**EXERCISE:** Set down the data below without change, skipping the pictures it holds.

**DATASET SECTION:**

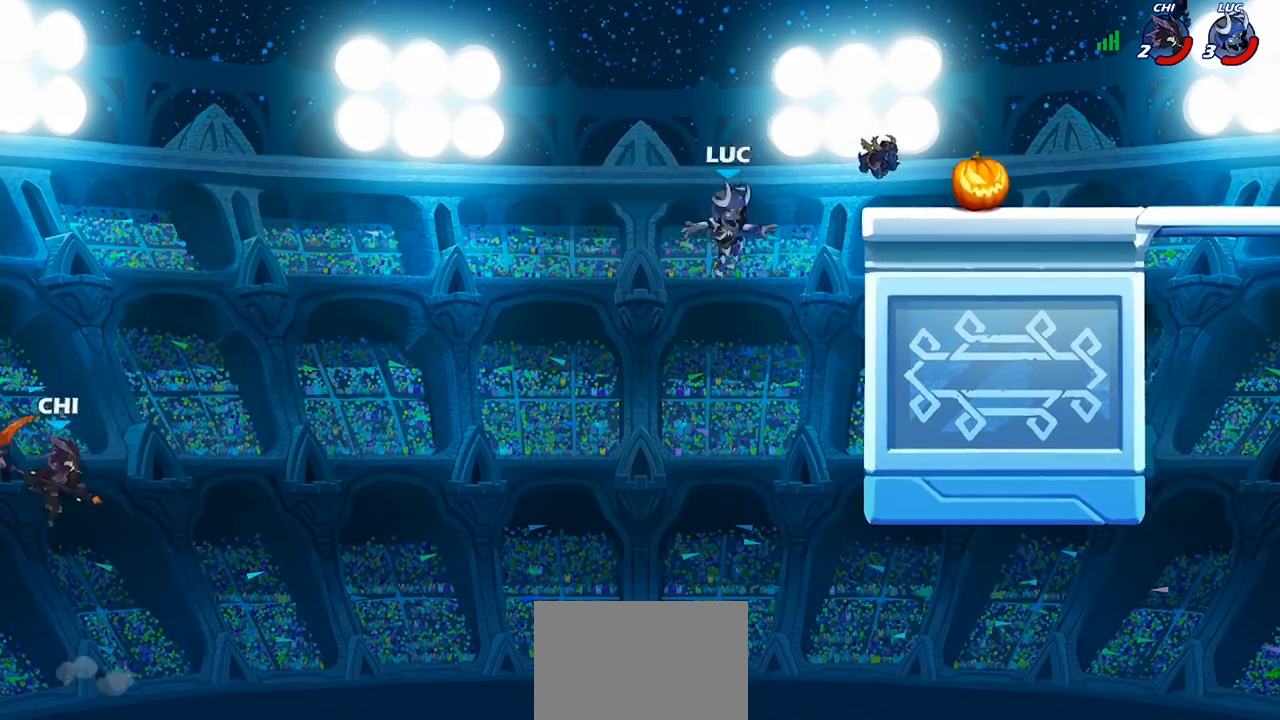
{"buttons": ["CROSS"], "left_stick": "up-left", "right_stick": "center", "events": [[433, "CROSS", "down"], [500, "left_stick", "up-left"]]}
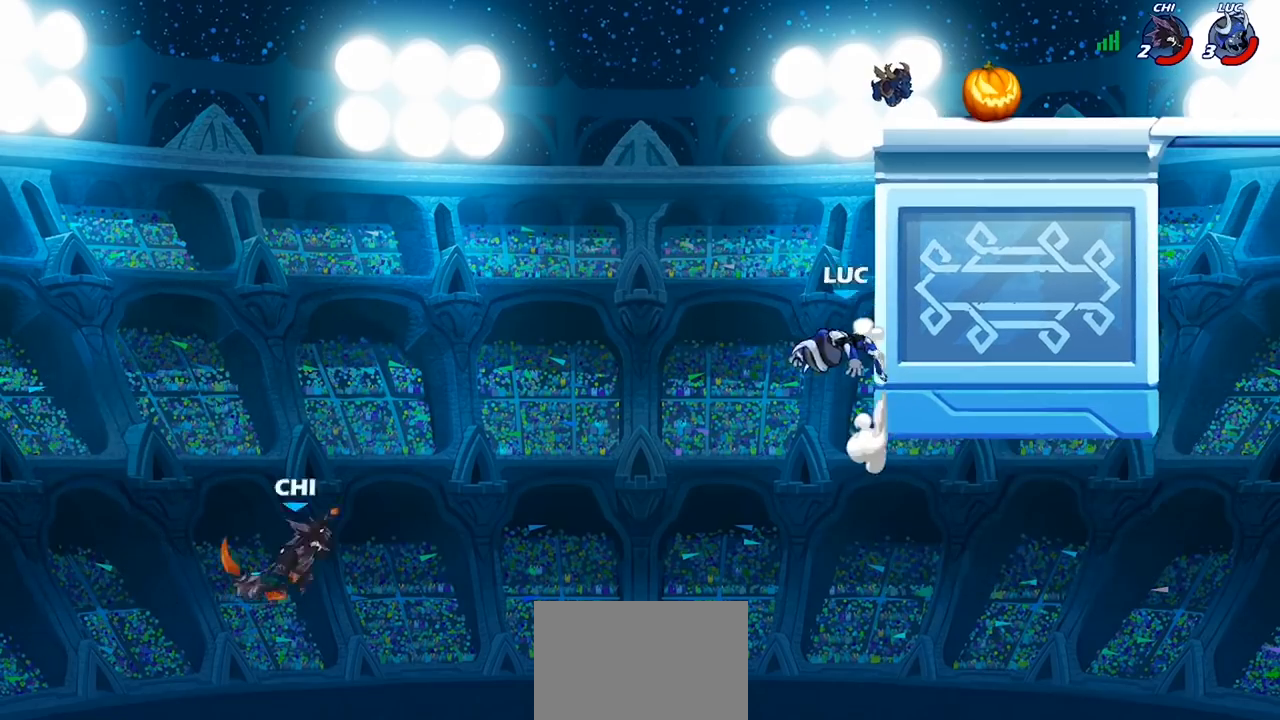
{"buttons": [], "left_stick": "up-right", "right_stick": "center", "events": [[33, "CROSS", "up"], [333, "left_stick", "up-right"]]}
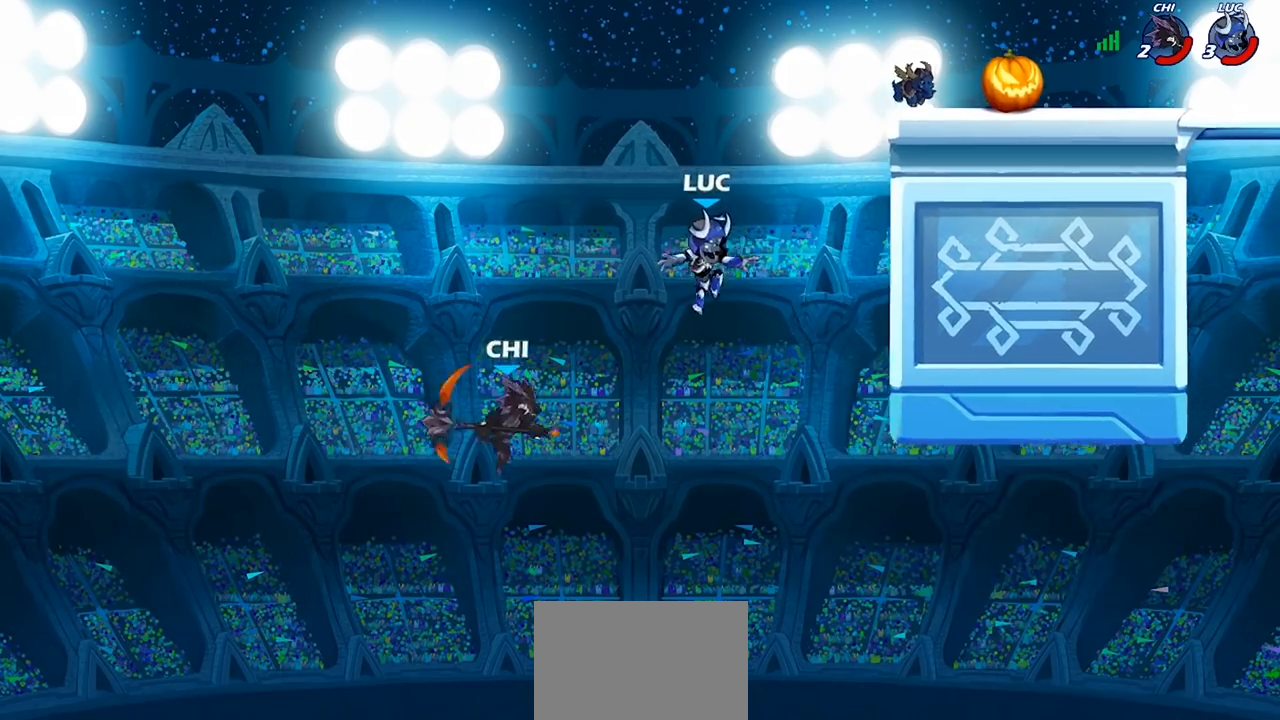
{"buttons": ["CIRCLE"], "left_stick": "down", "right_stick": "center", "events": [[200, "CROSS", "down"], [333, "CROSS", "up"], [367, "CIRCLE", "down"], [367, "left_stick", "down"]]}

**EXERCISE RESULT:**
{"buttons": ["CROSS"], "left_stick": "up-left", "right_stick": "center", "events": [[433, "CROSS", "down"], [500, "left_stick", "up-left"]]}
{"buttons": [], "left_stick": "up-right", "right_stick": "center", "events": [[33, "CROSS", "up"], [333, "left_stick", "up-right"]]}
{"buttons": ["CIRCLE"], "left_stick": "down", "right_stick": "center", "events": [[200, "CROSS", "down"], [333, "CROSS", "up"], [367, "CIRCLE", "down"], [367, "left_stick", "down"]]}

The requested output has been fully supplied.